We examined the effect of VLA-4-mediated adhesion to purified fibronectin (FN) on the stimulated release of the granular protein, eosinophil peroxidase (EPO), in human peripheral blood eosinophils. In initial studies, optimal time-course and concentration-effect relationships were determined; eosinophil adhesion to FN-coated styrene plates was maximal in wells coated with 10 mu g/ml FN after incubation in the wells for 60 min (17,097 +/- 3,670 adherent eosinophils/well versus 6,789 +/- 925 adherent eosinophils/well in control wells; P < 0.005). Treatment of eosinophils with 10(-8) to 10(-6) M formylmethionylleucyl-phenylalanine (FMLP) + 5 mu g/ml cytochalasin B (CYTB) caused a concentration-dependent increase in EPO release, which was augmented by preincubation of eosinophils for 120 min in FN-coated (10 mu g/ml) styrene wells versus eosinophils preincubated in control wells. At 10(-6) M FMLP + CYTB, initial adhesion to FN for 120 min caused an increase in the secretion of EPO from 367 +/- 26 to 485 +/- 25 ng/10(6) eosinophils (P = 0.0001).
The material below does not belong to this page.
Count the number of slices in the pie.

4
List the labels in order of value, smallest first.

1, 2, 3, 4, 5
Treatment of eosinophils during incubation in FN-coated wells with the anti-VLA-4 monoclonal antibody HP2/1 attenuated stimulated EPO secretion caused by 10(-6) M FMLP + CYTB from 497 +/- 40 to 285 +/- 26 ng/10(6) eosinophils (P < 0.02). Similarly, treatment with HP2/1 caused a decrease in eosinophil adhesion to FN-coated styrene from 12,693 +/- 1,866 to 6,206 +/- 852 adherent cells/FN-coated well (P < 0.001). Treatment with the anti-CD18 monoclonal antibody, R15.7, and the nonbinding control monoclonal antibody, 3G8, at the same concentration as for HP2/1 had no effect on EPO secretion caused by FMLP + CYTB or eosinophil adhesion to FN-coated styrene. We demonstrate that the integrin adhesion molecule VLA-4 selectively mediates adhesion of isolated human eosinophils to purified FN in vitro and that the VLA-4-mediated eosinophil adhesion to FN also augments stimulated eosinophil degranulation.